Try it: According to the guide on describing physical appearance below, what three things does good hair description consider?

Selected excerpt:
▬▬▬

We’ve just met their tropes.
Describing physical appearance is one of the trickiest — and most overdone — parts of character writing. It’s tempting to reach for shorthand: hair color, eye color, maybe a quick body scan. But if we want a reader to see someone — to feel the charge in the air when they enter a room — we need to stop writing mannequins and start writing people.
So let’s get granular. Here’s how to write physical appearance in a way that’s textured, meaningful, and deeply character-driven.
1. Hair: It’s About Story, Texture, and Care
Hair says a lot — not just about genetics, but about choices. Does your character tame it? Let it run wild? Is it dyed, greying, braided, buzzed, or piled on top of her head in a hurry?
Good hair description considers:
Texture (fine, coiled, wiry, limp, soft)
Context (windblown, sweat-damp, scorched by bleach)
Emotion (does she twist it when nervous? Is he ashamed of losing it?)
Flat: “Her long brown hair framed her face.”
Better: “Her ponytail was too tight, the kind that whispered of control issues and caffeine-fueled 4 a.m. library shifts.”
You don’t need to romanticise it. You need to make it feel real.
2. Eyes: Less Color, More Connection
We get it: her eyes are violet. Cool. But that doesn’t tell us much.

▬▬▬

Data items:
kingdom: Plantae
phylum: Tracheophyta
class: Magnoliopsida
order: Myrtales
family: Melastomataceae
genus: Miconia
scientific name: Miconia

▬▬▬

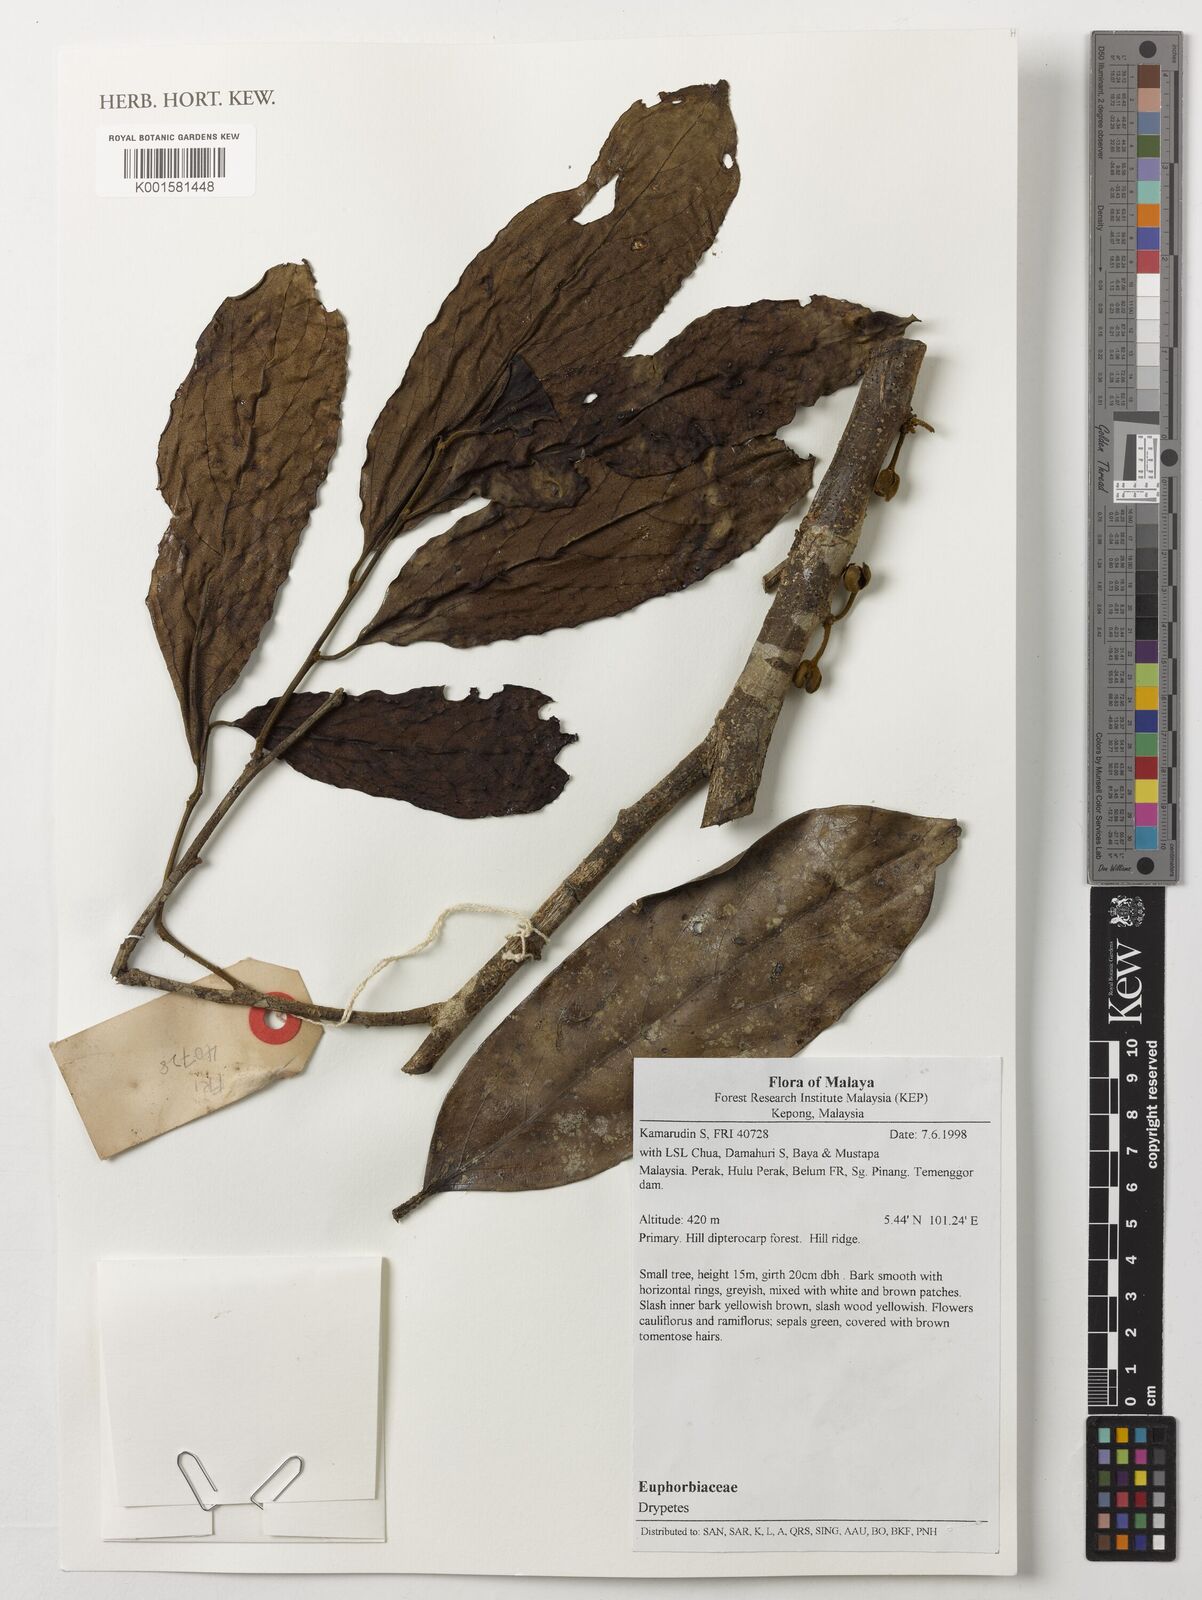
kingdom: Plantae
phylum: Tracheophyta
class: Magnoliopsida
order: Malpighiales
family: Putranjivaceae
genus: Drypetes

▬▬▬

Reply: Texture, context, and emotion.